**EXERCISE TASK 1**
According to the article on tariffs, what is the yearly value of New York's exports to Canada?

** Start of TEXT **

WNY and Southern Ontario Officials Worry About Tariffs

Trump/Trudeau conflict may have consequences in WNY

Mike Baggerman
June 13, 2018 - 8:00 pm

President Donald Trump and Prime Minister Justin Trudeau (AP Photo)


BUFFALO, N.Y. (WBEN) - Officials in Western New York and Southern Ontario are deeply concerned about the tariffs on both the United States and Canada, implemented by President Donald Trump and Prime Minister Justin Trudeau.

Buffalo is a stone's throw away from Canada and some of the local economy is dependent on the relationship between the two countries. New York exports $15 billion worth of goods to Canada annually. 

"This is a relationship we treasure and something we want to grow," Dottie Gallagher-Cohen, President and CEO of the Buffalo Niagara Partnership, said. "In late May, when President Trump imposed a 25 percent tariff on imported steel from Canada, Mexico, and the European Union and a 10 percent tariff on aluminum, this creates great uncertainty in the market. It's happening at a time when we are trying to renegotiate NAFTA in a way that actually increases trade between countries. 

The tariffs from President Trump prompted Trudeau to announce his plans to impose tariffs while saying that Canada will not be pushed around. 

Gallagher-Cohen said 470,000 American jobs are risk and that Buffalo is at the center of these tariffs.

** End of TEXT **

**EXERCISE TASK 2**
Reproduce the listing below word for word.

** Start of RECORDS TO USE **

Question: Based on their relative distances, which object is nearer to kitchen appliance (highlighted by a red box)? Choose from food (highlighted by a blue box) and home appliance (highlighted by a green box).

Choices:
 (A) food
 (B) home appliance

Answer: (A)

** End of RECORDS TO USE **

**PROBLEM SOLUTION 1**
$15 billion worth of goods.

**PROBLEM SOLUTION 2**
Question: Based on their relative distances, which object is nearer to kitchen appliance (highlighted by a red box)? Choose from food (highlighted by a blue box) and home appliance (highlighted by a green box).

Choices:
 (A) food
 (B) home appliance

Answer: (A)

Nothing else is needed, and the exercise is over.